I want to create a dictionary for _Fil. How do I do that?[edit]

The C55 demo reference design uses the TIesr recognizer with a dictionary and model set that includes the special word "_FILL" which is defined as pronounced by using a special _fil "phone model". The "_FILL" word can be used in developing a user's specific TIesr grammar network text file for recognition given the model and dictionary set supplied with the demo. The documentation describes how to create a TIesr grammar network text file.

To create a new _fil "phone model", for example for another language, requires detailed knowledge of the TIesr recognizer and support tools. One must create a new model and dictionary set with support for a _fil model, and train the _fil model over a large speech corpus. Creating such sets are described in the documentation and examples that accompany the open source TIesr recognizer TIesr. The exact training procedure and form of the _fil model must be defined by the user. Implementing such training assumes that the TIesr user is familiar with automatic speech recognition processing, and development of such systems.

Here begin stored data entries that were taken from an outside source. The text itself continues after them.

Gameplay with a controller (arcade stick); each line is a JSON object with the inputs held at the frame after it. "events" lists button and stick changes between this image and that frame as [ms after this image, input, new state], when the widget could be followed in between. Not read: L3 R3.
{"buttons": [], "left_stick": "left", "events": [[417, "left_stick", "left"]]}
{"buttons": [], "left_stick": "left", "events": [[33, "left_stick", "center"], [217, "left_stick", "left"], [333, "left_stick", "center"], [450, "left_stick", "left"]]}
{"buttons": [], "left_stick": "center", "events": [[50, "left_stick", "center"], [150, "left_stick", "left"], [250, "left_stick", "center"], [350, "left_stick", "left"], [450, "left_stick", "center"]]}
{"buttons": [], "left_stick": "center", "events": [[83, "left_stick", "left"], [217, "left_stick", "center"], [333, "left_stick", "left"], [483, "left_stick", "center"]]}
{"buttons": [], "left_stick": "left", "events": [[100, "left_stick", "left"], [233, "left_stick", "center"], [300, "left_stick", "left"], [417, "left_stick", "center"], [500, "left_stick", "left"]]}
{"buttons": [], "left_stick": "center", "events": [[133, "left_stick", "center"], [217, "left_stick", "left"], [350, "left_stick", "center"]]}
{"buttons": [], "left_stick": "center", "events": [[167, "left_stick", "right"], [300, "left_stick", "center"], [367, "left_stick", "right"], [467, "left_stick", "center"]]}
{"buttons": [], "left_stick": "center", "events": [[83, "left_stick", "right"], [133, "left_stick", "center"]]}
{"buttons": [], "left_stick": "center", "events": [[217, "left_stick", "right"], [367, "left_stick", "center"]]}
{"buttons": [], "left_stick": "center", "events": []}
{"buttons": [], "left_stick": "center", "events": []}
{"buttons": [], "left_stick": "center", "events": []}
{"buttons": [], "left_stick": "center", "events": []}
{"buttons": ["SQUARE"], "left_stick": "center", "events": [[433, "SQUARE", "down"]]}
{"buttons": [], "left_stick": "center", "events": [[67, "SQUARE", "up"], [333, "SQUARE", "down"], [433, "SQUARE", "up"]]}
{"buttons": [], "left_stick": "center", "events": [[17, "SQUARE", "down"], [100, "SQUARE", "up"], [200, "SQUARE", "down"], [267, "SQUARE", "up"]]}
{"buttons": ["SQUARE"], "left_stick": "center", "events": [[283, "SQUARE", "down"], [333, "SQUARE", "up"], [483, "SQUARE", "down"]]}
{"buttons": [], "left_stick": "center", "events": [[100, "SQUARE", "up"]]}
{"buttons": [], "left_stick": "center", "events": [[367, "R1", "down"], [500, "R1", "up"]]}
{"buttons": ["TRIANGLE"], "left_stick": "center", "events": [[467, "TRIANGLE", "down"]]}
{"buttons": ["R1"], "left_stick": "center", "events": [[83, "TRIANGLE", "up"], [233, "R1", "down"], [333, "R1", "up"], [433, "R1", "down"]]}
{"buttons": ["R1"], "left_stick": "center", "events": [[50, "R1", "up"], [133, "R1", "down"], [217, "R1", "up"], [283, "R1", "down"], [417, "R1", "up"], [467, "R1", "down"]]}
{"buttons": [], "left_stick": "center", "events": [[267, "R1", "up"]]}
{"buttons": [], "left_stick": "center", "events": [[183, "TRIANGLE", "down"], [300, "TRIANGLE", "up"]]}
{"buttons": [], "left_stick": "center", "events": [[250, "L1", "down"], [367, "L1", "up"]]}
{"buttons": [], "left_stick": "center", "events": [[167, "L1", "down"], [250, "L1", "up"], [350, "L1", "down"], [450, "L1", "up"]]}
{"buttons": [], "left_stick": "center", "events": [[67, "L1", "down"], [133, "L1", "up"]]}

As per my understanding, _fil is modeled just like any other phonetic. So I should consider _fil as a word and a phonetic in my dictionary and model it with audio recordings?[edit]

There are a large number of ways to create a filler/garbage model capability. One way that I did this was to add a word, "_Fill" to the dictionary with the pronunciation using a single "_fil" phone. I modeled the _fil phone as an HMM with a single emitting state, and a number of Gaussian mixture components (hence a Gaussian mixture model). To train the _fil phone, I did a special training in HTK where in the training master label file I replaced all phone models with _fil, and then ran several passes of training. The idea was that this would train the _fil model to represent the broad acoustic classes of all speech in the database. Then to perform recognition in TIesr I could place the _Fill word in the grammar network wherever I wanted to perform out-of-vocabulary discrimination.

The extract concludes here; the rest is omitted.